10. Gil Scott-Heron, Three Miles Down

Bonus Track #1: The Kinks, Get Back in Line

Bonus Track #2: Paul Robeson, Joe Hill

SOLIDARITY FOREVER! By Ralph H. Chaplin (Tune: "John Brown's Body", "Battle Hymn of the Republic") Below are the four ‘main’ verses of the union song “Solidarity Forever”. Two other verses from the “original” have been deleted. These are the ones usually sung.

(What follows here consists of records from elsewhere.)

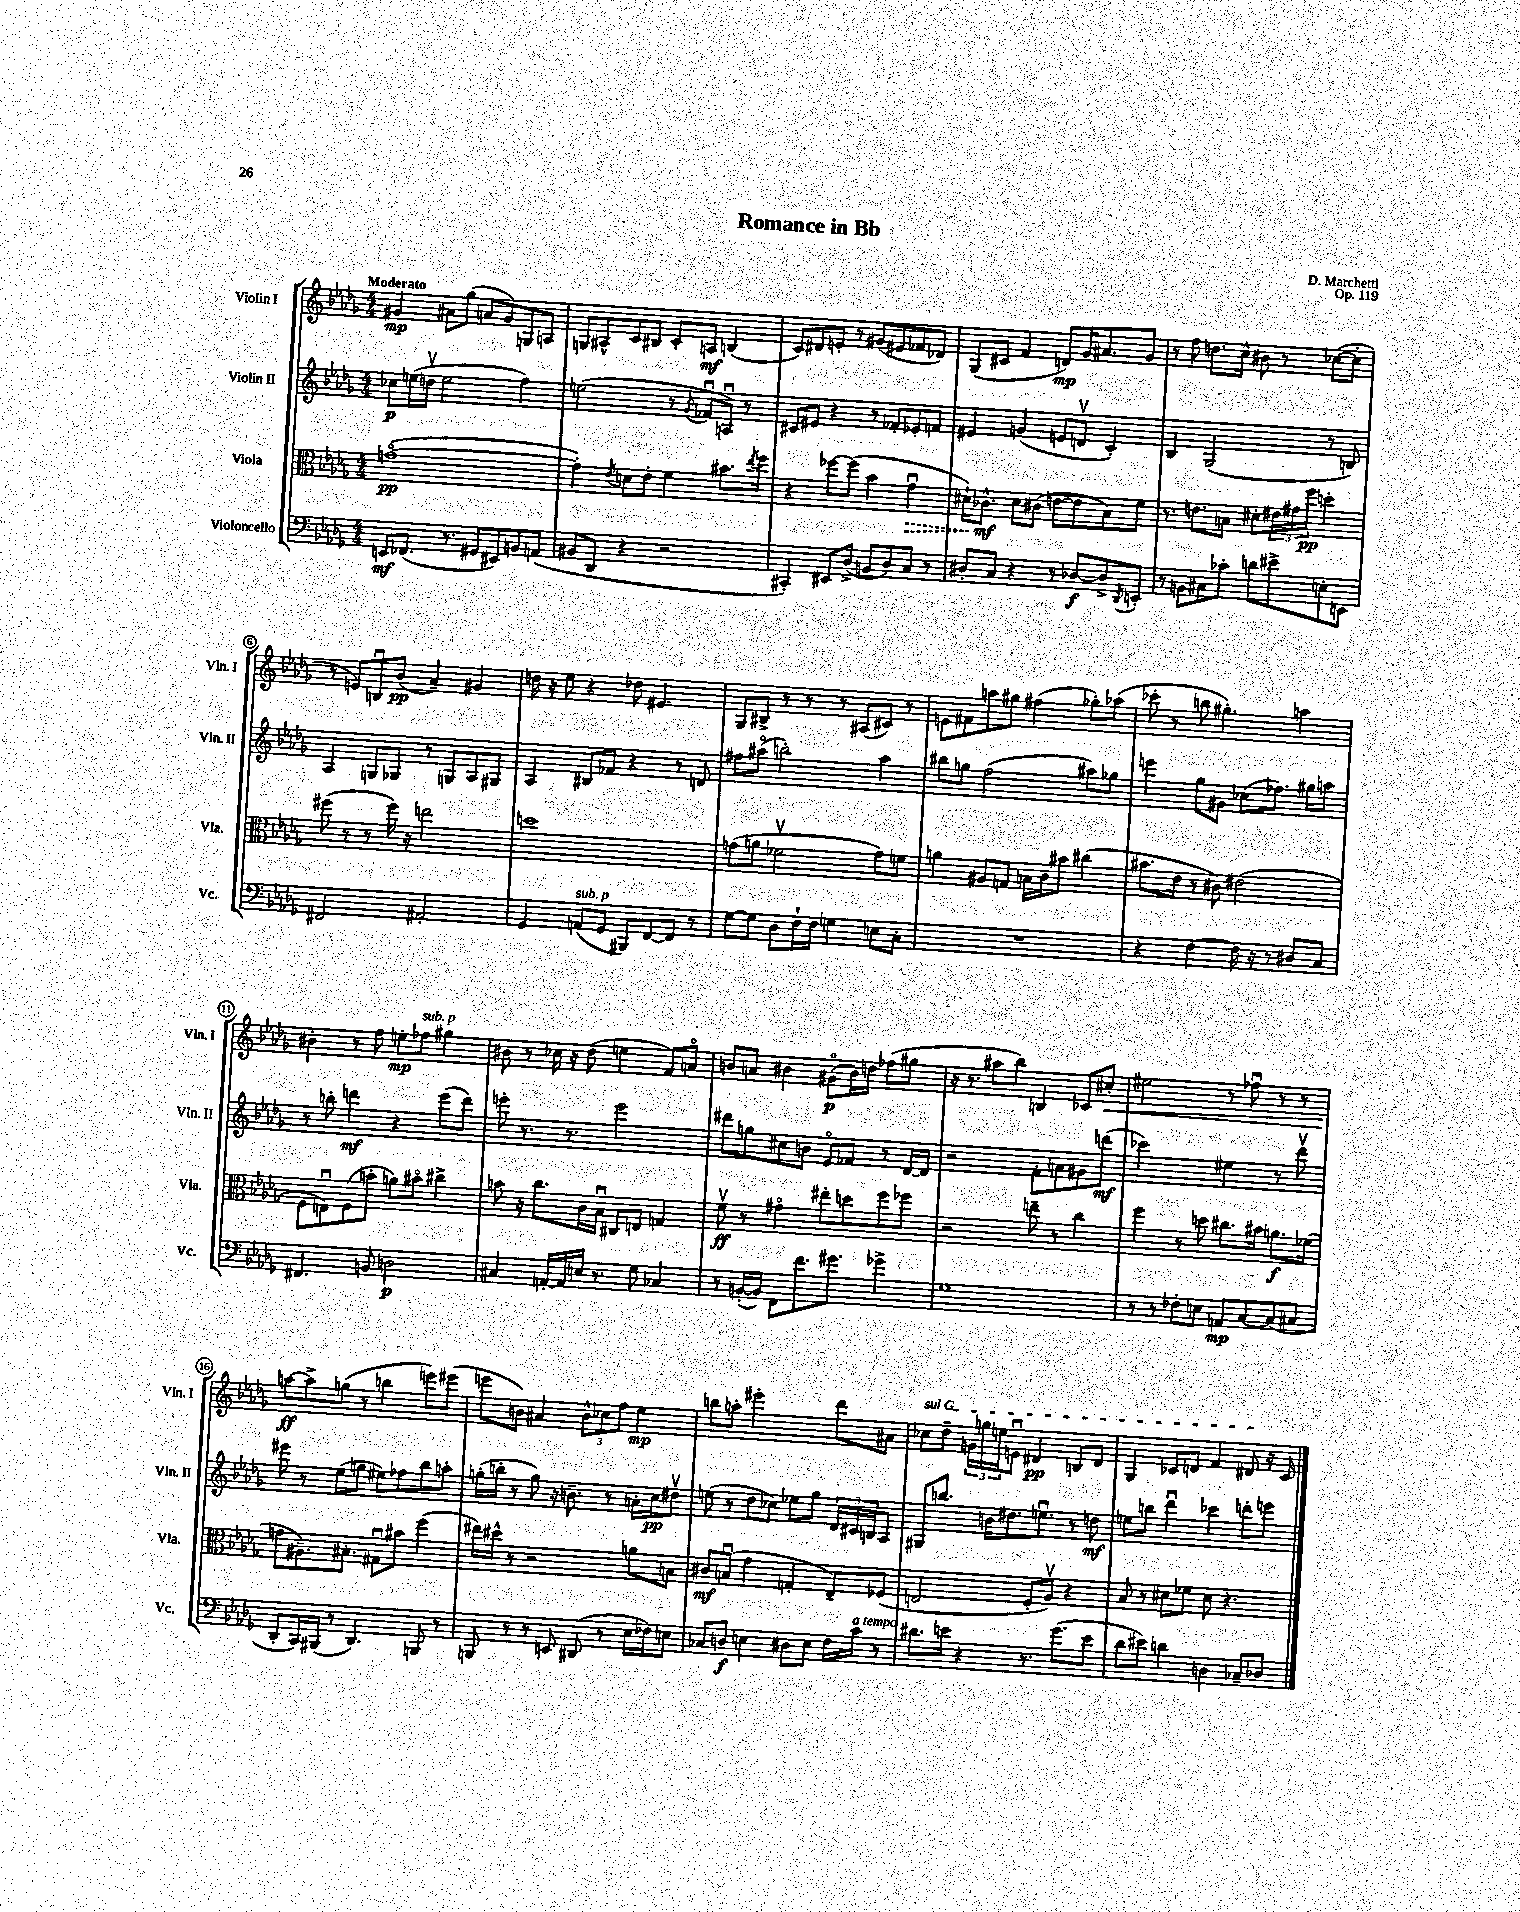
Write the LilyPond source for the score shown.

\header { title = "Romance in Bb" composer = "D. Marchetti" opus = "Op. 119" }
<<
\new StaffGroup <<
\new Staff = "s0" \with { instrumentName = "Violin I" shortInstrumentName = "Vln. I" } {
    \clef treble \key des \major \numericTimeSignature \time 4/4 \tempo "Moderato"
    gis'4\mp ais'8 ges''8( a'8 gis'8) g8 a8 |
    g8 ais8-^ c'8 bis8 c'8-. a8\mf b4( |
    c'8) dis'8 e'8-. r8 gis'8( eis'8 fes'8 des'8) |
    ges8( cis'8 f'4 d'8\mp) ges'16 ais'8. ges'8 |
    r8 f''8 d''8. c''16-^ bis'8 r8 ces''8~( ces''8-. |
    r8 e'8) b8\downbow bes'8\pp( aes'4--) gis'4 |
    d''16 r16 ees''8 r4 des''8 eis'4. |
    ges8 bis8-> r8 r8 r8 ais8( cis'8) r8 |
    e'8 fis'8 a''8 gis''8 fis''4( ges''8-.) aes''8( |
    ces'''8-. r8 b''8 gis''4.-.) a''4 |
    bis'4-. r8 f''8 e''8-.\mp fes''8^\markup { \italic "sub. p" } gis''4 |
    bis'8 r8 ces''16 r16 des''8( e''4 f'8) a'8\flageolet |
    b'8 a'8 bis'4 gis'8\flageolet\p( bis'16) d''16 fes''8( gis''8 |
    r16 r8. ais''8 bes''8) b4 ces'8 cis''8-.\< |
    eis''2 r8 fes''8\downbow r8 r8 |
    a''8~\ff\! a''8-> g''8( r8 b''4 e'''8) eis'''8( |
    e'''8 b'8) ais'4 \tuplet 3/2 { b'8-^ ces''8 f''8 } ees''4\mp |
    b''8 a''8-. eis'''2-. des'''8 ais'8 |
    \once \override TextSpanner.bound-details.left.text = \markup { \italic "sul G" } ces''8\startTextSpan des''8-- \tuplet 3/2 { g'16 g''16 e''16 } e'8\downbow dis'4\pp b8 dis'8 |
    ges4 ces'8 d'8 f'4 dis'8\stopTextSpan r16 ces'16 \bar "|." |
}
\new Staff = "s1" \with { instrumentName = "Violin II" shortInstrumentName = "Vln. II" } {
    \clef treble \key des \major \numericTimeSignature \time 4/4
    ces''8\p e''16( d''16\upbow e''2 f''4) |
    e''2( r8 \acciaccatura { ges'8 } fes'8\downbow a8\downbow) r8 |
    cis'8 eis'8 r4 r8 fes'8-. ees'8-. f'8 |
    eis'4 g'4( e'8 d'8\upbow c'4-.) |
    bes4 ges2( r8 b8) |
    aes4 g8 ges8 r8 g8 aes8 gis8 |
    aes4 bis8 fes'8 r4 r8 d'8 |
    fis''8 ais''8\flageolet( b''2-.) ais''4 |
    bis''8 g''8 f''2( ais''8) ges''8 |
    e'''4 ges''8 gis'8 ces''8( fes''8.) gis''16 a''8 |
    r8 b''8-. d'''4\mf r4 ees'''8( d'''8) |
    e'''8-. r8. r8. e'''2 |
    dis'''8 g''8 cis''8 b'8 ees'8\flageolet fes'8 r8 des'16~ des'16 |
    r2 f'8-. a'8 gis'8 d'''8\mf( |
    ces'''2) eis''4 r8 des'''8\upbow |
    eis'''8 r8 ees''8( g''8 eis''8) fes''8 bes''8 a''8-. |
    g''16-.( b''16-. r8 g''8) r16 b'8.-- r8 a'16-. c''16\pp dis''8\upbow |
    e''8( r8 des''8 ces''8) ees''8 ges''8 \tuplet 3/2 { des'16 cis'16 b16 } aes8 |
    gis8 b''8. b'16 dis''8. e''8.\downbow r8 d''8\mf |
    e''8 b''8 des'''4\downbow ces'''4 d'''8-. e'''8 \bar "|." |
}
\new Staff = "s2" \with { instrumentName = "Viola" shortInstrumentName = "Vla." } {
    \clef alto \key des \major \numericTimeSignature \time 4/4
    g'1~\flageolet\pp( |
    g'4-.) \acciaccatura { ees'8 } d'8 ees'8-. f'4 bis'8. \acciaccatura { ees''8 } f''16 |
    r4 fes''8~ fes''8( bes'4 \once \override Hairpin.style = #'dashed-line ges'4\downbow\> |
    dis'16-!) ces'8.-^\mf\! dis'8 cis'8( e'8~ e'8 bes8) f'8 |
    r8. e'8. b8 dis'8-. \tuplet 3/2 { eis'16 gis'16 f''16\pp } d''4-. |
    fis''8( r8 r8 fis''16) r16 e''2 |
    d''1 |
    g'8( a'8 fes'2\upbow g'8) f'8 |
    a'4 ais8 g8 b16 c'16 bis'8 cis''4( |
    bis'8. ees'16 r8 cis'8) eis'2( |
    f8 e8\downbow) f8( b'8-. a'8) bis'8\flageolet cis''4-> |
    b'8 r16 c''8. c'16 bes16\downbow cis8 e8 g4 |
    f'8\upbow\ff r8 gis'4\flageolet eis''8-. d''8 f''8 fes''8 |
    r2 e''8-- r8 c''4 |
    f''4 r8 d''8 cis''8. bis'16 a'8.\f fes'16( |
    g'8 ais8.--) bis8.-. gis8\downbow bis'8 f''4( |
    eis''16) dis''16-^ r8 r2 a'8 b8 |
    cis'8\mf b8\downbow( ges'4 g4-. ees8--) fes8( |
    e2 f8-. aes8\upbow) r4 |
    bes8 r8 dis'8 fes'8 dis'8 r4. \bar "|." |
}
\new Staff = "s3" \with { instrumentName = "Violoncello" shortInstrumentName = "Vc." } {
    \clef bass \key des \major \numericTimeSignature \time 4/4
    e,8\mf fes,8.( r8. gis,8 eis,8) b,8 a,8( |
    bis,8 des,8 r4 r2 |
    cis,4-.) eis,8 des8->( b,8 des8) c8 r8 |
    dis8-. c8 r4 r8 des8~\f des8-> \acciaccatura { des,8 } e,8-. |
    r8 b,8 cis8 ces'8-. d'8 eis'8-> e8-. e,8 |
    fis,2 ais,2-. |
    ges,4 a,8^\markup { \italic "sub. p" }( ges,8 bis,,8) f,8~ f,8 r8 |
    ges8~ ges8 des8 f16-! f16 g4 e8 c8-. |
    R1 |
    r4 f4~ f16 r16 r8 dis8 c8 |
    fis,4. b,8 d2\p |
    cis4 a,16~-. a,16 e16 r8. ges8 ces4 |
    r8 b,16~-.( b,16) f,8 f'8. gis'8. ges'4-> |
    ges1 |
    r8 r8 fes8-. e8 a,8\mp c8~ c8( cis8 |
    des,8-. c,16) bis,,16( r8 des,4.) b,,8 r8 |
    b,,8 r8 r8 e,8 dis,8( r8 ees16 fes16) e8 |
    ces8 d8\f e4 dis8 e8 f16 c'16^\markup { \italic "a tempo" } r8 |
    dis'8. e'16 r4 r8. ges'8.( e'8 |
    des'8 eis'8) d'4 d4 ces8-- des8 \bar "|." |
}
>>
>>
\layout { \context { \Score \override BarNumber.stencil = #(make-stencil-circler 0.1 0.3 ly:text-interface::print) } }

The original was first published in the IWW Little Red Song book.

When the Union's inspiration through the workers' blood shall run,/ There can be no power greater anywhere beneath the sun./ Yet what force on earth is weaker than the feeble strength of one?/ But the Union makes us strong.

CHORUS Solidarity forever!/ Solidarity forever!/ Solidarity forever!/ But the Union makes us strong.

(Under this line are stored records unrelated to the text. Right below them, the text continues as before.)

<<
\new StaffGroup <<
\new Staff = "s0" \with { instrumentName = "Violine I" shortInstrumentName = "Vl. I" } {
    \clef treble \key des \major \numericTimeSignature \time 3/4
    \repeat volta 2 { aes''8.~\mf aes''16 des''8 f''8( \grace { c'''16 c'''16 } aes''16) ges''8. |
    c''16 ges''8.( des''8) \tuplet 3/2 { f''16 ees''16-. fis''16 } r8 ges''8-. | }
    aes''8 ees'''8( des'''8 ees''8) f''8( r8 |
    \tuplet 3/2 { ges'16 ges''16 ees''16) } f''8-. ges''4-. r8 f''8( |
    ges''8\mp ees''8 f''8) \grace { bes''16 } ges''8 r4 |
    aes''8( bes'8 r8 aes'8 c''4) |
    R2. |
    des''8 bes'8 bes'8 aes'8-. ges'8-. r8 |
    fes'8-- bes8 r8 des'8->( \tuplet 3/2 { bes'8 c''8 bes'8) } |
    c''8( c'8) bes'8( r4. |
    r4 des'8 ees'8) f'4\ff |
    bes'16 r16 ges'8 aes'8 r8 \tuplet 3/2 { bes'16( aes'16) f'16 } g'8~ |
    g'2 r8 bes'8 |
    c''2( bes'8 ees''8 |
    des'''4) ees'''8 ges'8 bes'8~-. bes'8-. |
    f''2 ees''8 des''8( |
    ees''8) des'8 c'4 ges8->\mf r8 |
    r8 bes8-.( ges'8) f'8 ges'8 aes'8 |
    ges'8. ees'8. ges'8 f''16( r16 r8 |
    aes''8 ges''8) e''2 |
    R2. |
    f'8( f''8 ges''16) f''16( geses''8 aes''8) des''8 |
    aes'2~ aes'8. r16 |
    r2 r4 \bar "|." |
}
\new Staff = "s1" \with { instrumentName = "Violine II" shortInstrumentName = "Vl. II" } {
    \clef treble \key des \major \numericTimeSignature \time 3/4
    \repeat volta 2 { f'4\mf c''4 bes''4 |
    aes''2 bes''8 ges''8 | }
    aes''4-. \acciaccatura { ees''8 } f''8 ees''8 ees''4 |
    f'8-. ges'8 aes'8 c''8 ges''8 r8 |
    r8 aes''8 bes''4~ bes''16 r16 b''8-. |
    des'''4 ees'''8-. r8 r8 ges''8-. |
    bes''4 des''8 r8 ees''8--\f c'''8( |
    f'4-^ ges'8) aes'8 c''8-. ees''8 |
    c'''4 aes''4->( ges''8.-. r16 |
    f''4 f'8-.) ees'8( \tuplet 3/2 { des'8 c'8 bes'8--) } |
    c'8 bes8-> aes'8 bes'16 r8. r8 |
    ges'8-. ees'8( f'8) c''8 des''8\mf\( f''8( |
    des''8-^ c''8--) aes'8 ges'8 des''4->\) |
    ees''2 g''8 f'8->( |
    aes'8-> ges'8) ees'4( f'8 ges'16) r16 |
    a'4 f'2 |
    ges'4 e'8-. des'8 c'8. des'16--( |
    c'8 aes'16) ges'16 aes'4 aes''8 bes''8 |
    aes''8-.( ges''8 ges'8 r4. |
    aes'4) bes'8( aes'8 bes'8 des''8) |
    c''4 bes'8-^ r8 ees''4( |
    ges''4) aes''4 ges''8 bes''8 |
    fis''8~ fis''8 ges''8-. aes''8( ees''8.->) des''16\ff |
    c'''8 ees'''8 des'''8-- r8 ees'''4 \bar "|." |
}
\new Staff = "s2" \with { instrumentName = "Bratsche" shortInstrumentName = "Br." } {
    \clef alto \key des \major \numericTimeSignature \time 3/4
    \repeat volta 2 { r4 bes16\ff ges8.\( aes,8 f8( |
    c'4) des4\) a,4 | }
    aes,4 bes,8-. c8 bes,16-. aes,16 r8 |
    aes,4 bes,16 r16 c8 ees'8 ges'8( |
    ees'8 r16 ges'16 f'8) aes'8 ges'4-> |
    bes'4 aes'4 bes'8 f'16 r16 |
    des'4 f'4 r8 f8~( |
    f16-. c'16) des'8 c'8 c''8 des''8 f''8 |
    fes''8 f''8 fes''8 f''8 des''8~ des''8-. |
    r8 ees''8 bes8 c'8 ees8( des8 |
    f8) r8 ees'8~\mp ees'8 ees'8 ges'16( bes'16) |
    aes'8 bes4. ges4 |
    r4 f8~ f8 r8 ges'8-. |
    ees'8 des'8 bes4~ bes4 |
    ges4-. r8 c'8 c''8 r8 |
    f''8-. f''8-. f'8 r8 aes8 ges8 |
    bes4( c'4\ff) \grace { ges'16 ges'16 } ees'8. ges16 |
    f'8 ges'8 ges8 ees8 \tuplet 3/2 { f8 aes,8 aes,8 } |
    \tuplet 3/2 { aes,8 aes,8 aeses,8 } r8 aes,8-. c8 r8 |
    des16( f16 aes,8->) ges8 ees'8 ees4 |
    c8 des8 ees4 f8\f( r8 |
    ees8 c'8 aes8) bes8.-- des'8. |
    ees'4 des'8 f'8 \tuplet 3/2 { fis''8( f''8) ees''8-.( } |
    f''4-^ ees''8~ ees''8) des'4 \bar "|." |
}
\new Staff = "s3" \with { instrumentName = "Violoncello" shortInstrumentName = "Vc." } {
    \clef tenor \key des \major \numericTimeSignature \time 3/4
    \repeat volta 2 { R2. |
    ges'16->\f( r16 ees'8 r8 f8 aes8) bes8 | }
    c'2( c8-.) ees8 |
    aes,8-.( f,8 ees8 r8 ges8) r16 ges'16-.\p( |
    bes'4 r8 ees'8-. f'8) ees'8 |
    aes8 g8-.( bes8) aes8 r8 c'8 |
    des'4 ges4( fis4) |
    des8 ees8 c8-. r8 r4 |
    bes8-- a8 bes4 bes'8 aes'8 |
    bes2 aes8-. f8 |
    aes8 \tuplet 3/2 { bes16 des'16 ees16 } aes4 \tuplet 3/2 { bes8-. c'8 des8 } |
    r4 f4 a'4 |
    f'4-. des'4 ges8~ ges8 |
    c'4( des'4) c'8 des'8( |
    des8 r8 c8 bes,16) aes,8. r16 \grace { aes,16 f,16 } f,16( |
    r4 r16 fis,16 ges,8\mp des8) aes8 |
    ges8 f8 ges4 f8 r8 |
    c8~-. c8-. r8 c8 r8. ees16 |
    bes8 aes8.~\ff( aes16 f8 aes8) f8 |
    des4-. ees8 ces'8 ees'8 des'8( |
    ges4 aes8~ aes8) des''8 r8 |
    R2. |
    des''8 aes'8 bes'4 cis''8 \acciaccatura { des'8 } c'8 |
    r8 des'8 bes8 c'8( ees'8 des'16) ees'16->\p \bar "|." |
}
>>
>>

It is we who plowed the prairies; built the cities where they trade./ Dug the mines and built the workshops; endless miles of railroad laid./ Now we stand, outcast and starving, 'mid the wonders we have made;/ But the Union makes us strong. (Chorus)

They have taken untold millions that they never toiled to earn./ But without our brain and muscle not a single wheel can turn./ We can break their haughty power; gain our freedom when we learn/ That the Union makes us strong. (Chorus)

In our hands is placed a power greater than their hoarded gold;/ Greater than the might of armies, magnified a thousandfold./ We can bring to birth the new world from the ashes of the old,/ For the Union makes us strong. (Chorus)

There is too much to do this morning to finish this contribution with the lyrics to all the songs, but they are available, along with others not in this collection, and it's good people are singing them again, and remembering them.



Comments:

September 3, 2018 at 10:34 PM

By: Susan Ohanian

Labor Day Songs

Thanks for the songs, George!

Woody Guthrie wrote about Trump bigotry.

"Old Man Trump," ~1950

I suppose

Old Man Trump knows

Just how much

Racial Hate

He stirred up

In the bloodpot of human hearts

When he drawed

That color line

Here at his

Eighteen hundred family project

—Woody Guthrie, “Old Man Trump,” ~1950

September 6, 2018 at 1:03 AM

By: john kugler

just the working life

Factory by Bruce Springsteen

Early in the morning factory whistle blows

Man rises from bed and puts on his clothes

Man takes his lunch, walks out in the morning light

It's the working, the working, just the working life

Through the mansions of fear, through the mansions of pain

I see my daddy walking through them factory gates in the rain

Factory takes his hearing, factory gives him life

The working, the working, just the working life

End of the day, factory whistle cries

Men walk through these gates with death in their eyes

And you just better believe, boy

Somebody's gonna get hurt tonight

It's the working, the working, just the working life

Oh it's the working, the working, just the working life

Uh hmm hmm hmm hmm hmm

Uh hmm hmm hmm hmm hmm

Uh hmm hmm hmm hmm hmm

Uh hmm hmm hmm hmm hmm

(Darkness on the Edge of Town is the fourth studio album by Bruce Springsteen, released on June 2, 1978))

September 6, 2018 at 3:05 PM

By: John Whitfield

SONGS OF WORK AND PROTEST

www.youtube.com/playlist?list=PLA-J41eNMNp6jlFlBXIQpLoIjzGw8Avpn

September 17, 2018 at 5:06 PM

By: Rhonda McLeod

George is a hero

This is to say I and so many will miss George's voice and strength. His fight will continue and his family will be strong. Thanks for sharing the road with us.

September 17, 2018 at 10:15 PM

By: john

Has anybody here seen my old friend?

https://www.youtube.com/watch?v=f29_mQI9K6U&list=PLA-J41eNMNp6jlFlBXIQpLoIjzGw8Avpn

September 18, 2018 at 6:02 PM

By: Jean Schwab

George

In many ways George was God's servant calling out good and bad. We have so much to thank him for and hope that some day another person like him will appear.